RECORD EXCERPTS:
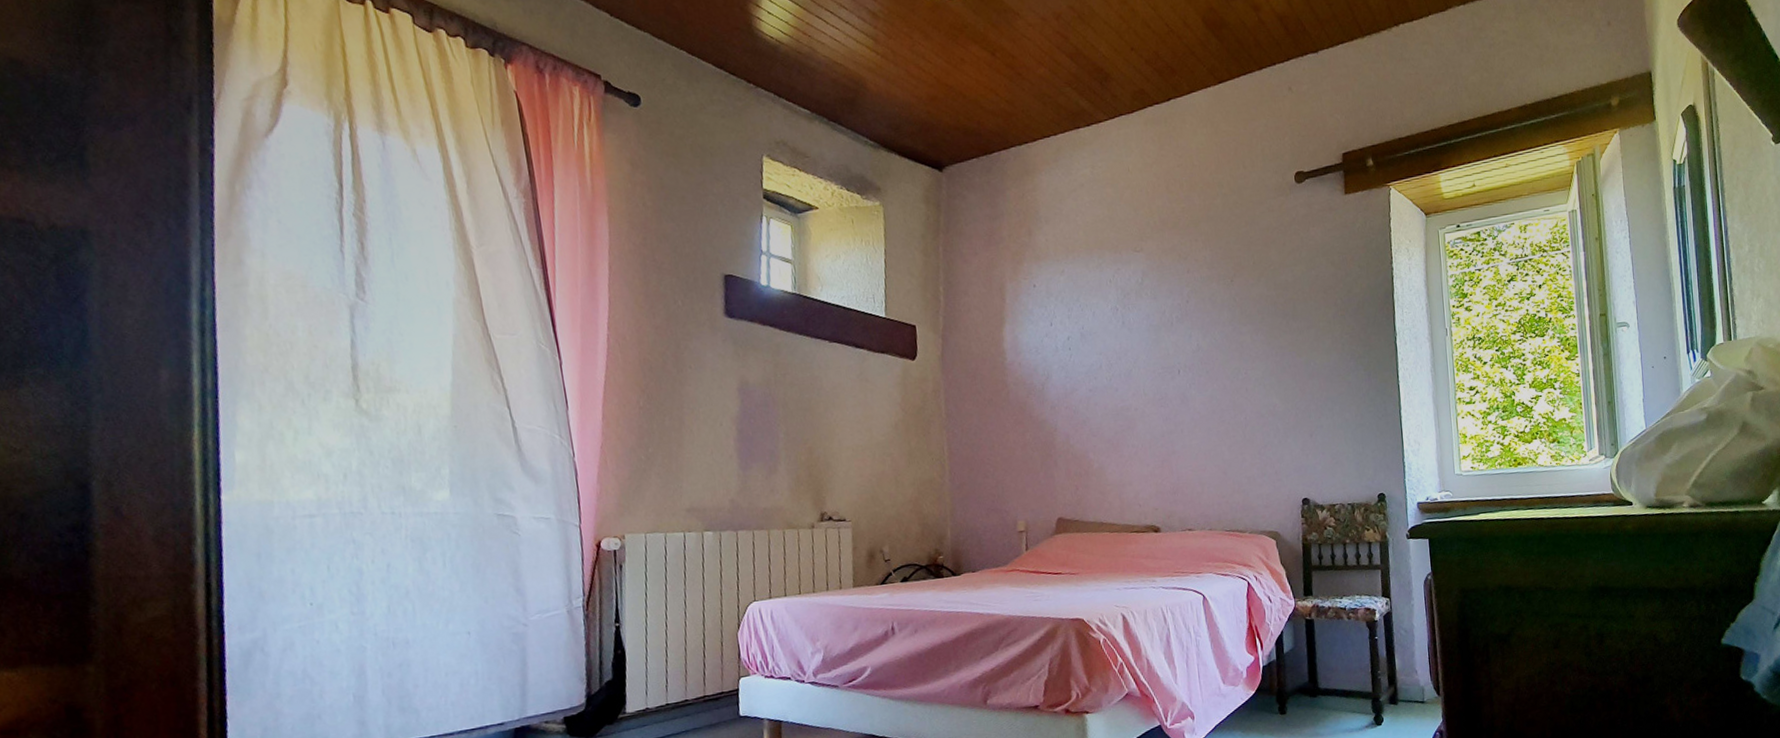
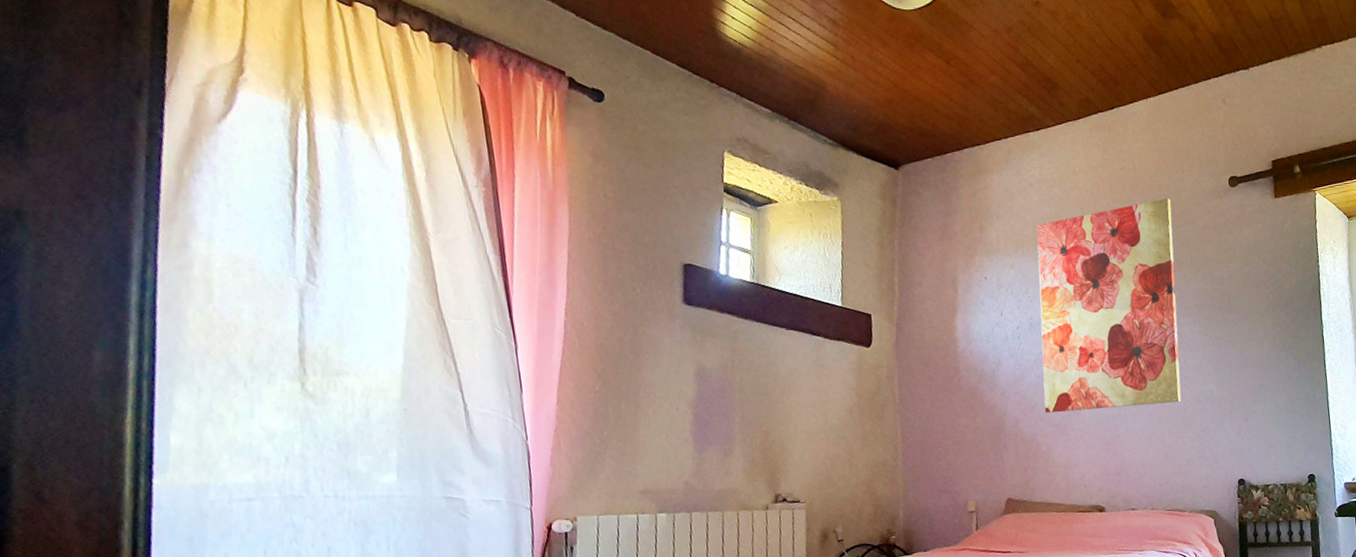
wall art: none [1087,197,1242,428] -> present [1036,198,1182,413]

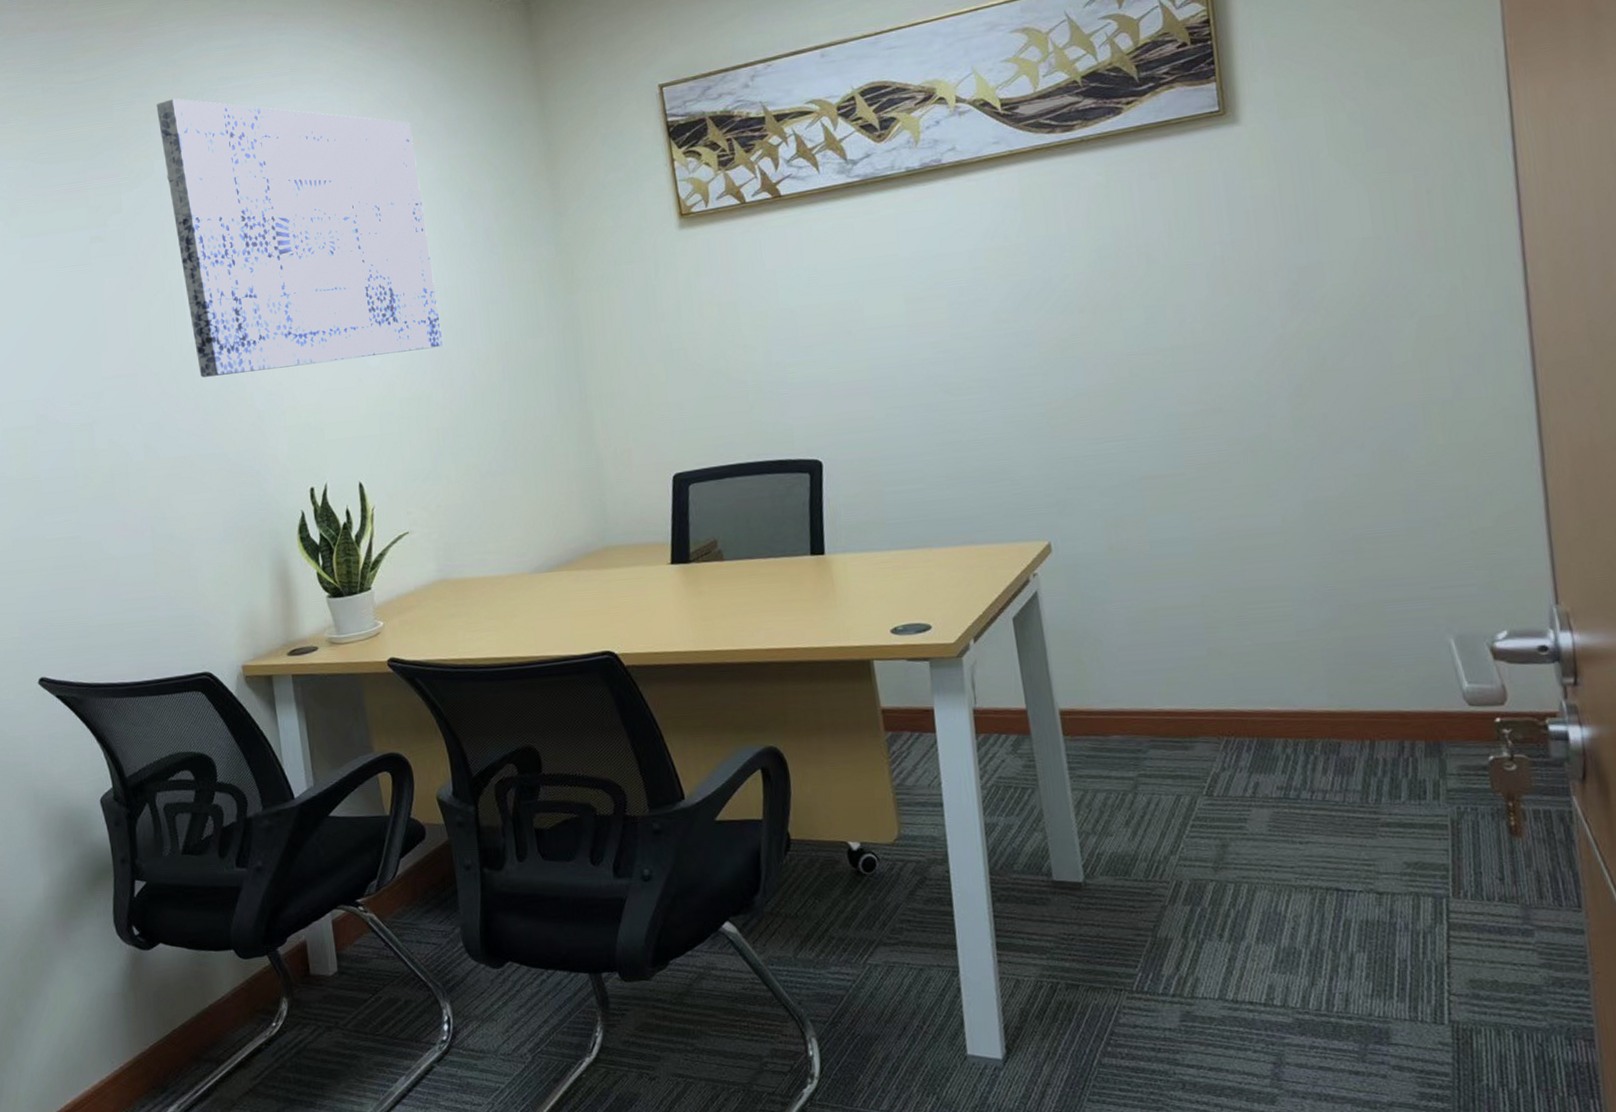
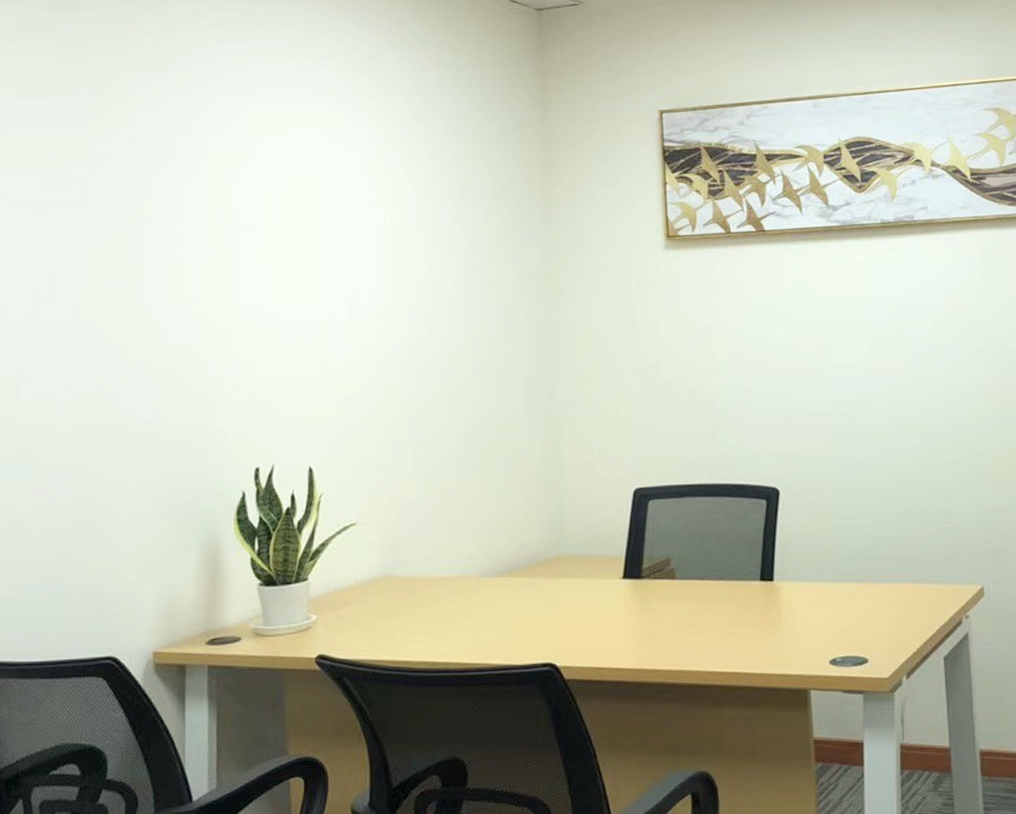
wall art: present [156,98,444,378] -> none [141,52,417,341]

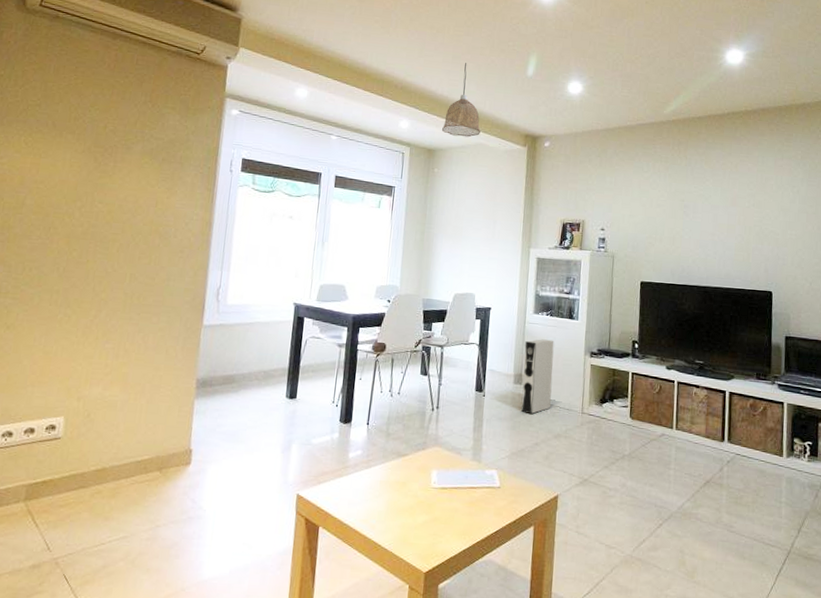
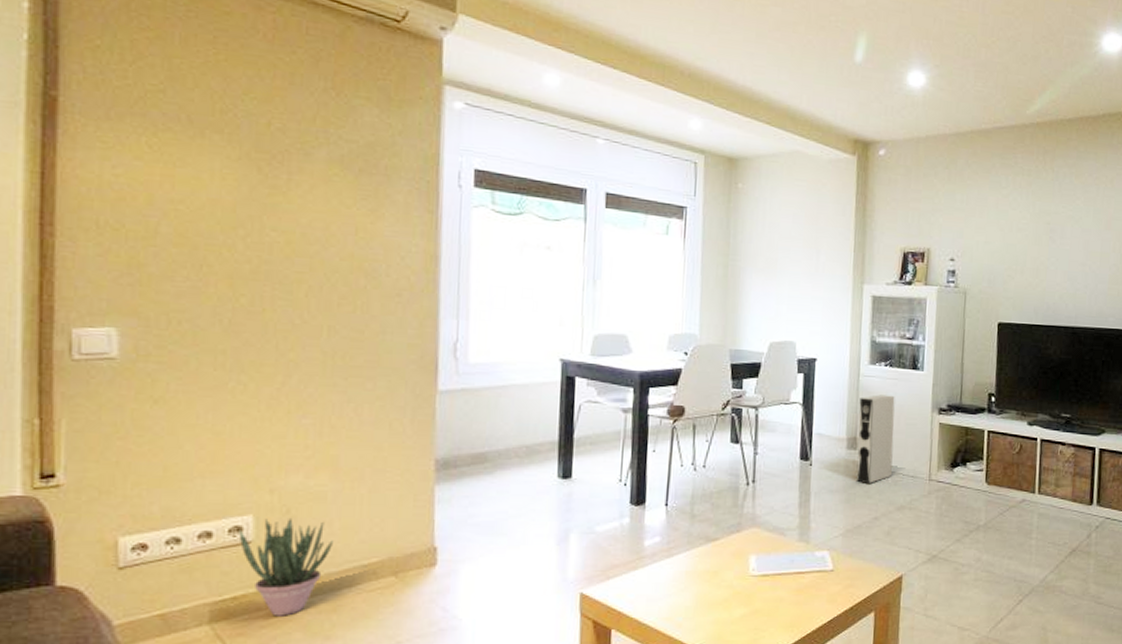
potted plant: none [52,420,119,499] -> present [239,517,335,616]
pendant lamp: present [442,63,481,137] -> none [746,43,796,143]

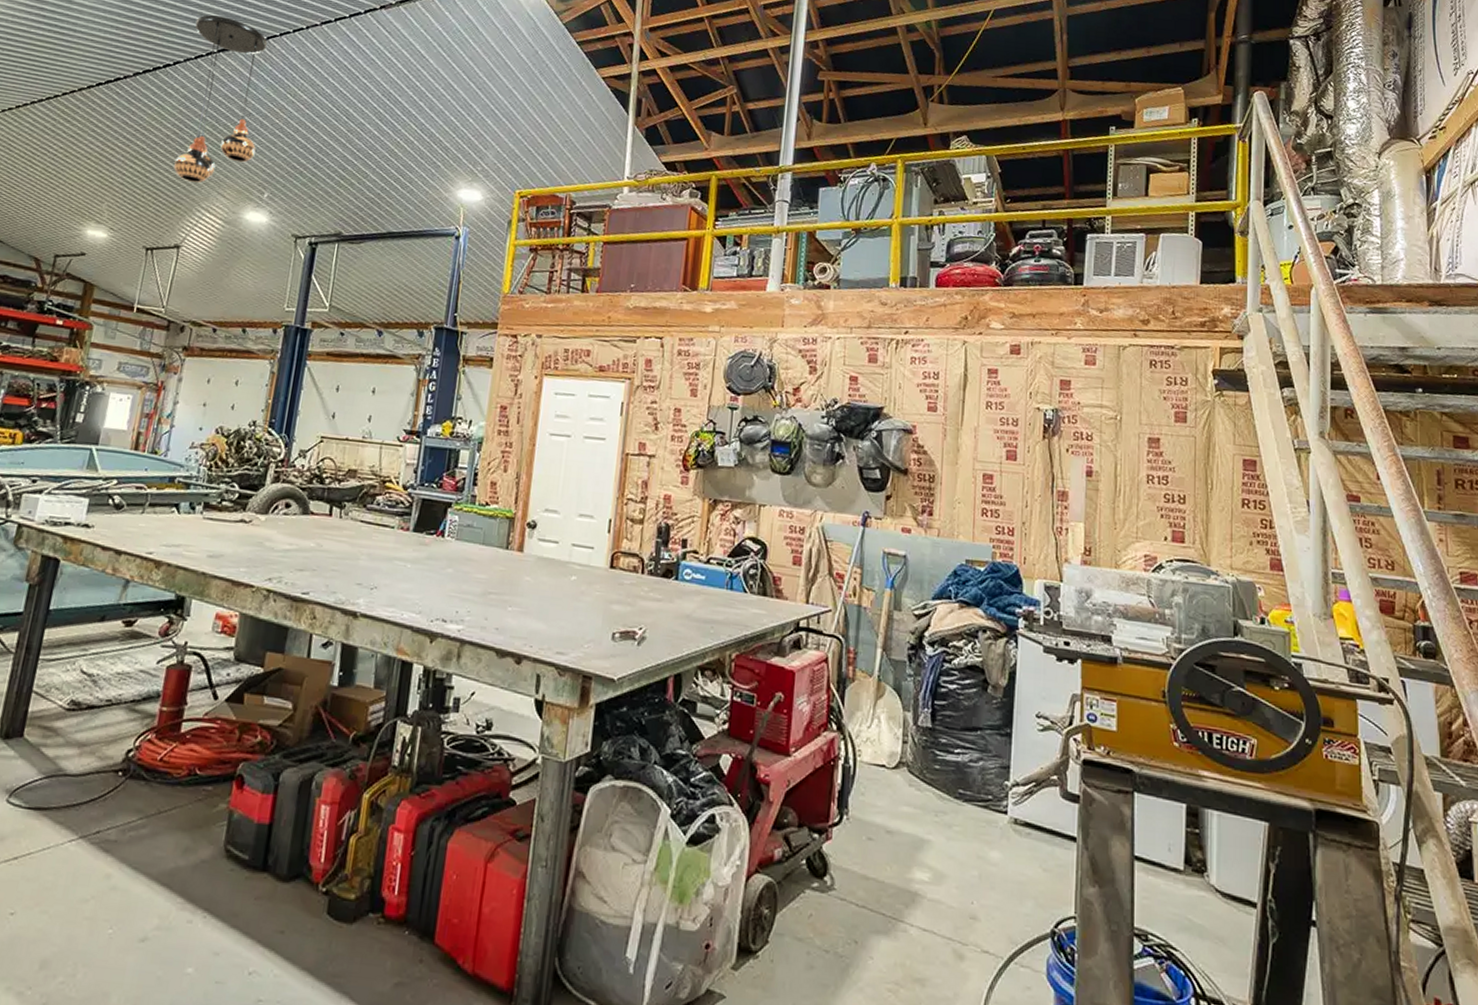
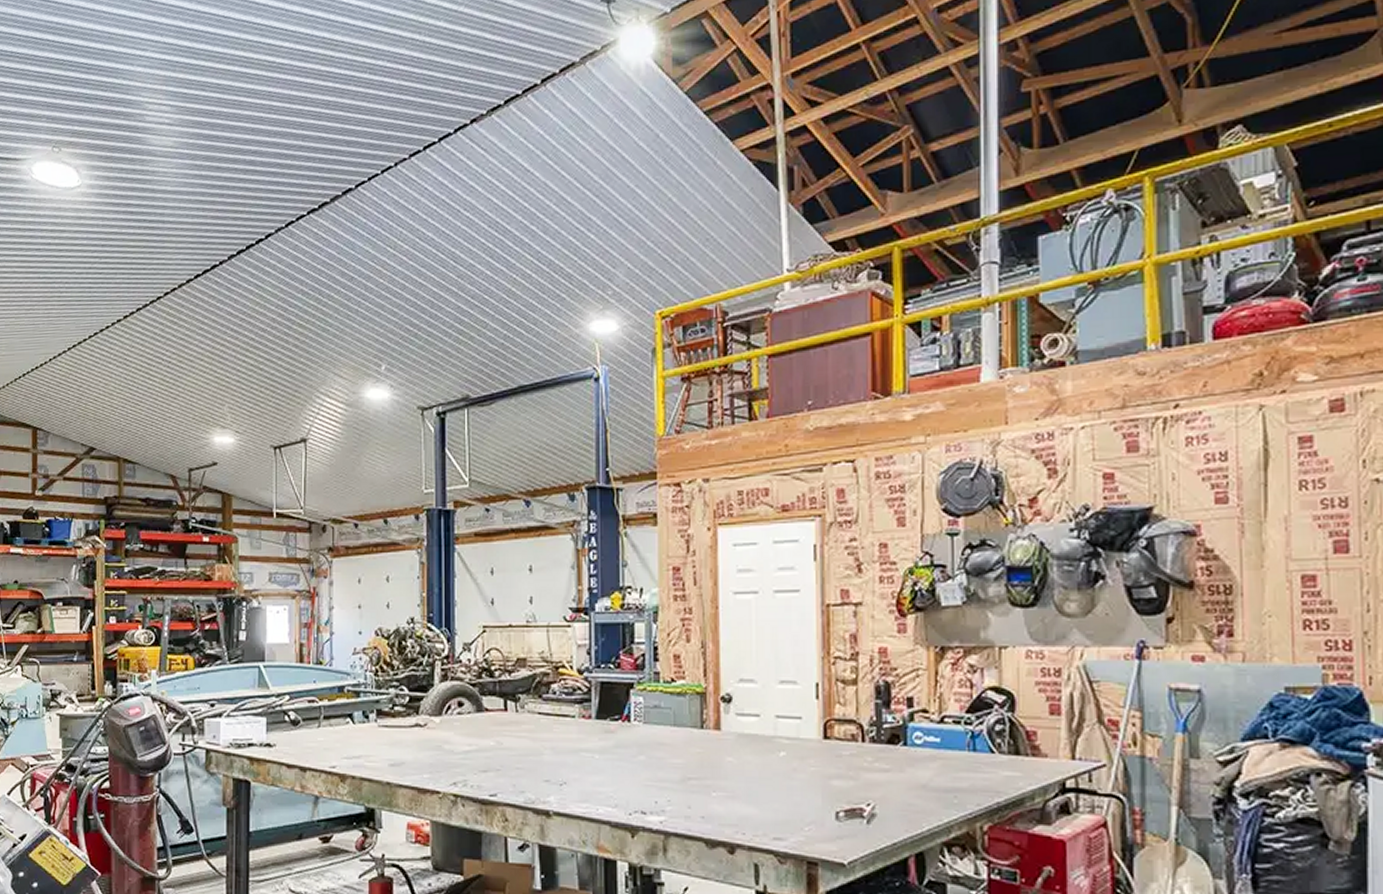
light fixture: present [174,15,268,183] -> none [279,171,364,366]

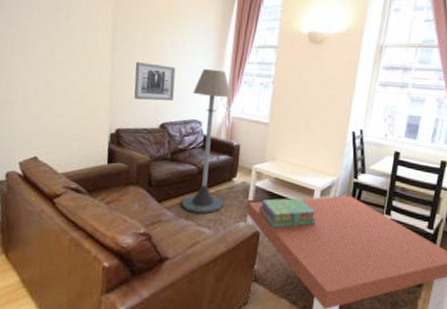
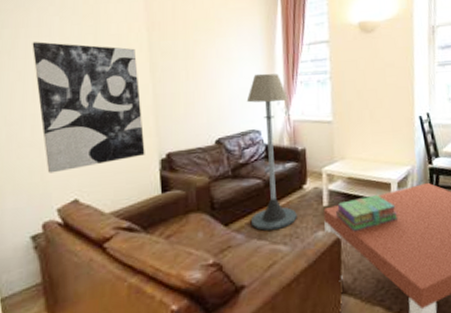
wall art: none [13,12,101,131] -> present [32,41,145,173]
wall art: present [134,62,176,101] -> none [179,76,227,117]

WORK ORDER: The response must restate exactly the lines from the one containing "pendant lamp: present" through the end of the records above and must leave out all pictures.

WRITTEN ANSWER:
pendant lamp: present [442,63,481,137] -> none [746,43,796,143]

light fixture: present [174,15,268,183] -> none [279,171,364,366]

wall art: none [13,12,101,131] -> present [32,41,145,173]
wall art: present [134,62,176,101] -> none [179,76,227,117]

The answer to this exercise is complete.